CAMUNDA NEWS SUSPENDE POR TEMPO INDETERMINADO PROGRAMAS INFORMATIVOS DE CARIZ POLÍTICO APÓS NOVO INTERROGATÓRIO DO SIC
O canal de TV digital da Camunda News na plataforma YouTube e demais redes sociais vai deixar de produzir e emitir conteúdos de natureza informativa e política por um período indeterminado.
A decisão, ainda não oficializada pela sua direcção, foi tomada na passada semana, na sequência de um novo interrogatório a que foi submetido David Boio, o proprietário do projecto.
Na passada terça-feira, 7, David Boio foi, pela segunda vez chamado ao Serviço de Investigação Criminal (SIC Geral) a primeira vez ocorreu em Outubro de 2022, para responder a um interrogatório no âmbito de um processo-crime do qual é arguido o activista social e músico Nelson Dembo ‘Gangsta’, acusado da alegada prática de crimes contra a segurança do Estado, de incentivo à rebelião e de ultraje contra os órgãos de soberania.
A presença da Camunda News e de David Boio no processo deve-se ao facto de, durante meses, aquele canal de TV digital ter emitido o ‘PodCast 360.º’, então animado por Gangsta, Isidro Fortunato, Jerónimo Nsisa e Pick Ngudi-a-Nkazi, na qualidade de convidados residentes.
Em Outubro de 2022, após uma ‘trapalhada’ do SIC, que chegou a visitar as instalações da Camunda News — sem apresentar qualquer mandado para o efeito — David Boio foi chamado a responder já na condição de declarante do referido processo; um pretexto utilizado pelo Serviço de Investigação Criminal para também virar as suas baterias para a TV digital.
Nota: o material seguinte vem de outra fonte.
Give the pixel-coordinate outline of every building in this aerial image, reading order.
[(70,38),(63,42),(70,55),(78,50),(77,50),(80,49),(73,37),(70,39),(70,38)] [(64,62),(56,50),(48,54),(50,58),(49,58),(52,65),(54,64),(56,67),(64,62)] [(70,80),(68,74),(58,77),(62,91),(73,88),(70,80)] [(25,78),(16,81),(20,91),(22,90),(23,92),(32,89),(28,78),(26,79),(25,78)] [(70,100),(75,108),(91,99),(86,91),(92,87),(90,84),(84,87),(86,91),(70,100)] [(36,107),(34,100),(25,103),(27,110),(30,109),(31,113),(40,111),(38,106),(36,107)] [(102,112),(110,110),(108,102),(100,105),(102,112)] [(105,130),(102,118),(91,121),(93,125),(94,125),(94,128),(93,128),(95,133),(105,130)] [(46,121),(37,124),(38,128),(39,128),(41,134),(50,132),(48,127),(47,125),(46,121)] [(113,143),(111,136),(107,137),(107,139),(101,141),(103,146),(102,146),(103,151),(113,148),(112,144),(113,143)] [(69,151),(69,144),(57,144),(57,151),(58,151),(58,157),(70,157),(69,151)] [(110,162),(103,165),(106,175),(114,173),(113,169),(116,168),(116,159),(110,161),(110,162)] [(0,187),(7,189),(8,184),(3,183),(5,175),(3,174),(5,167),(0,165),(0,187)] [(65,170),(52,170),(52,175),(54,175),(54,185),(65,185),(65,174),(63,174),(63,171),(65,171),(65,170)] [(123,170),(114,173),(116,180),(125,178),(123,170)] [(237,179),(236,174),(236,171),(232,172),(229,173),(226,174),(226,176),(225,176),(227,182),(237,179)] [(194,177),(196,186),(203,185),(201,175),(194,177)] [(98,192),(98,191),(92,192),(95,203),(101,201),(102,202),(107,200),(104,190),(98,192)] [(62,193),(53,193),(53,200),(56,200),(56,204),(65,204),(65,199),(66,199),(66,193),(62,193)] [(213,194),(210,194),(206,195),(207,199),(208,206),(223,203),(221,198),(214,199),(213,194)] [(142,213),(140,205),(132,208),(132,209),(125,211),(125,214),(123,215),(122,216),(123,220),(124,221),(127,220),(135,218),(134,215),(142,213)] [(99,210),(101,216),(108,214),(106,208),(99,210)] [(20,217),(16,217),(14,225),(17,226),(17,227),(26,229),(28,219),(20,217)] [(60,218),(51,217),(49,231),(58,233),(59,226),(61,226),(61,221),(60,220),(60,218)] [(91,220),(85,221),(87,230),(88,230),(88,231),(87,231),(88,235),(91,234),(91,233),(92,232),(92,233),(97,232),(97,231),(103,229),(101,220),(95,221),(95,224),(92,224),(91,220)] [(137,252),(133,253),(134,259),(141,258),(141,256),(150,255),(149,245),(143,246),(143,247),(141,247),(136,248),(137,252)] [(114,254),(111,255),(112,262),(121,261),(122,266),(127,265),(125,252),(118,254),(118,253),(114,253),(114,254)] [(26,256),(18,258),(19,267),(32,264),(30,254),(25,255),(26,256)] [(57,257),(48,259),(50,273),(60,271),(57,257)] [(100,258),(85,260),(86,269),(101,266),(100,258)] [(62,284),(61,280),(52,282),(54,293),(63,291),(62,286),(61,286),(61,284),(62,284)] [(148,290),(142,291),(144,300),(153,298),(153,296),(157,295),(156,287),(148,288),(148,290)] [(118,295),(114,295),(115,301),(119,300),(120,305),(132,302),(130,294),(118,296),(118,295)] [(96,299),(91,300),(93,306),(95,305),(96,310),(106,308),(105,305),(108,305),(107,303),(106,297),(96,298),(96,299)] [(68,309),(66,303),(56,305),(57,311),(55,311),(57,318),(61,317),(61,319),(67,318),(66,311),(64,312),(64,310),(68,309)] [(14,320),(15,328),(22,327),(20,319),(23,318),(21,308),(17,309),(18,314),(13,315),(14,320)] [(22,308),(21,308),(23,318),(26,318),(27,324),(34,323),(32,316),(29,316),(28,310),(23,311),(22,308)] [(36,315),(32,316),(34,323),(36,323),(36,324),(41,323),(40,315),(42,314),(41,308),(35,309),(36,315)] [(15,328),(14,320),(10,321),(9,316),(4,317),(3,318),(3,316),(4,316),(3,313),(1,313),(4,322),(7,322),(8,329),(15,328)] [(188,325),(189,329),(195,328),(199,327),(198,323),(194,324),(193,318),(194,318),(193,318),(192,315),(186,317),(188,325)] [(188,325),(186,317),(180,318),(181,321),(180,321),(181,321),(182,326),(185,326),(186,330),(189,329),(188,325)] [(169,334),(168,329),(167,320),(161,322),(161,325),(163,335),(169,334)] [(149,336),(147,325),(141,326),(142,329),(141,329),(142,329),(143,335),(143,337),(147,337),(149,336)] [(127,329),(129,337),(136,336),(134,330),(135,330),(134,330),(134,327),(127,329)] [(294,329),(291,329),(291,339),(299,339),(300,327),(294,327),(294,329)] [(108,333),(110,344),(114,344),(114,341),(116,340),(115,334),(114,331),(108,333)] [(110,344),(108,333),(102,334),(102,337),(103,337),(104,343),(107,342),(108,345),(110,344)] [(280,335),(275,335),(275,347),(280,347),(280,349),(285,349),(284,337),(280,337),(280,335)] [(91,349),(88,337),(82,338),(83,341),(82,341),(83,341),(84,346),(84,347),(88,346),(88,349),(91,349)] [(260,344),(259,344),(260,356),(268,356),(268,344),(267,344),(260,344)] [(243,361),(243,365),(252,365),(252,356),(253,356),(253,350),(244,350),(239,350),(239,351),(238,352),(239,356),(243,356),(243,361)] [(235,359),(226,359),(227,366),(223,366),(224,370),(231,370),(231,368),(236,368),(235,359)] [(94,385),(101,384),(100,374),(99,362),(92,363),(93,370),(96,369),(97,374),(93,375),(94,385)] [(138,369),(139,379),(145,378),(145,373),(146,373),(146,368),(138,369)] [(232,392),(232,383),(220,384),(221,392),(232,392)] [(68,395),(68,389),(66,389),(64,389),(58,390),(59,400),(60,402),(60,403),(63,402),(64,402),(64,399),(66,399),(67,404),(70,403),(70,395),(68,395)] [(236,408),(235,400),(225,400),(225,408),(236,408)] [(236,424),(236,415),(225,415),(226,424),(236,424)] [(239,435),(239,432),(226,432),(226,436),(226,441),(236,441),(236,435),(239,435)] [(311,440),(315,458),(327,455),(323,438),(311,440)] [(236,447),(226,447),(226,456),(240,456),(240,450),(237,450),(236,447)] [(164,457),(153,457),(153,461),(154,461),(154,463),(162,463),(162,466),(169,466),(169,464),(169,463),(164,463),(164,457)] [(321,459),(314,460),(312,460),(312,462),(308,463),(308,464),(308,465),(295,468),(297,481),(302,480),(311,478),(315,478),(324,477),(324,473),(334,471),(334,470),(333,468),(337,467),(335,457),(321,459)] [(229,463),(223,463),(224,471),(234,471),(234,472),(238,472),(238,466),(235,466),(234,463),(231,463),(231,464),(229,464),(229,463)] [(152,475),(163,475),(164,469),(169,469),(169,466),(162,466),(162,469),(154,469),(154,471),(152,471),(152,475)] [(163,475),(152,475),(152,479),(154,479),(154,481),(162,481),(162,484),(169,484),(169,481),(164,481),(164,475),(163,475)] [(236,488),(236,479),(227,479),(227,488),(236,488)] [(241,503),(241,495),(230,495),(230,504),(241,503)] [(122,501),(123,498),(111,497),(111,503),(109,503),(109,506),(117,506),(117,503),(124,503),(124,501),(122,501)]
Estranhamente ou não, antes mesmo desta notificação, efectivos do SIC já haviam realizado duas ‘visitas’ às instalações da Camunda News, limitando-se a abordar, não David Boio, mas técnicos em serviço, sobre quem eram os “verdadeiros financiadores do projecto”.
No primeiro interrogatório de David Boio, o tema inicial começou por ser o processo-crime envolvendo o activista social e músico Gangsta, mas, a meio do percurso, as atenções ficaram centralizadas na Camunda News e nas questões de natureza jurídico-legais relacionadas com o facto de o canal digital “não estar licenciado para produzir e emitir o tipo de conteúdo que emite”. De acordo com o que apurou o !STO É NOTÍCIA em Outubro do ano passado, o investigador em serviço dizia entender que a Camunda News estava a actuar à margem da lei por não ser detentora de uma licença que a habilitava a actuar como uma televisão digital, de facto e de jure.
A Lei de Imprensa angolana é omissa em relação às TV digitais, havendo, nesse sentido, um vazio legislativo que o governo tenta agora, com o novo pacote legislativo da comunicação social, em discussão no Parlamento, colmatar.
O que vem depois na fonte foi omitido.